My research interests include distributed computing, fault-tolerance and real-time. I work on methodologies, paradigms, and algorithms for fault-tolerant distributed systems, in both message-passing and shared-memory systems. My long-term goal is to bridge the gap between theoretical results and the need for efficient and practical solutions. In collaboration with Tushar Chandra and Prasad Jayanti, two Ph.D. Computer Science students, we continued our work on unreliable failure detectors for message-passing systems, and on wait-free objects for shared-memory systems.
A fundamental result of fault-tolerant distributed computing states that the Consensus problem cannot be solved (with a deterministic algorithm) in asynchronous systems. This impossibility result is due to the inherent difficulty of determining whether a process has crashed (or is merely very slow) in such a system. In our work, we were able to determine exactly how much information about failures is necessary and sufficient to solve Consensus. We first showed one can use W, an unreliable failure detector that can make an infinite number of mistakes, to solve Consensus in systems with a majority of correct processes. We then proved that to solve Consensus, any failure detector has to provide at least as much information about failures as W. Thus, W is the weakest failure detector for solving Consensus in asynchronous systems with a majority of correct processes. We are now exploring the practicality of implementing W, and of applications that rely on W for their correctness.
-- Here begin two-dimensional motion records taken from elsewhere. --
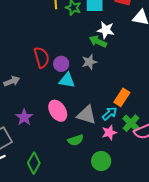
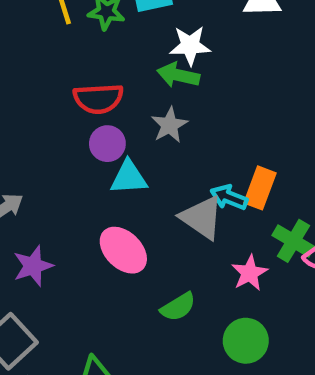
red semicircle: (42, 57) -> (98, 99), moved, turned 115
cyan arrow: (110, 114) -> (229, 197), moved, turned -105
gray triangle: (86, 115) -> (202, 218), moved, turned 30
purple star: (24, 117) -> (33, 266), moved, turned 30

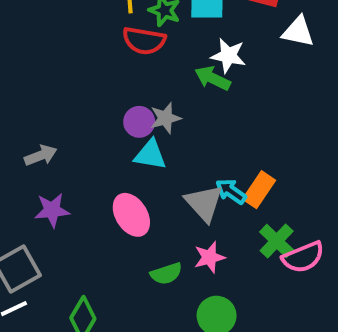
red semicircle: (98, 99) -> (144, 41), moved
gray star: (170, 125) -> (165, 118), moved
pink star: (250, 273) -> (209, 257), moved

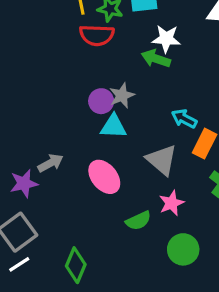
gray arrow: (41, 155) -> (50, 163), moved
cyan arrow: (231, 191) -> (184, 119), moved
purple star: (52, 210) -> (24, 183), moved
A concurrent system consists of processes communicating via shared objects. A shared object is wait-free if each process that accesses this object is guaranteed to get a response even if all the other processes crash. We are now exploring wait-free hierarchies of object types, where each object (type) is assigned to a level that corresponds to its ability in implementing other wait-free objects. In particular, Prasad Jayanti has shown that a well-known hierarchy (Herlihy's) is not robust: Informally, in this hierarchy there is an object at level 2 that can be used to implement wait-free objects at any level. We are now exploring the question of whether robust wait-free hierarchies exist.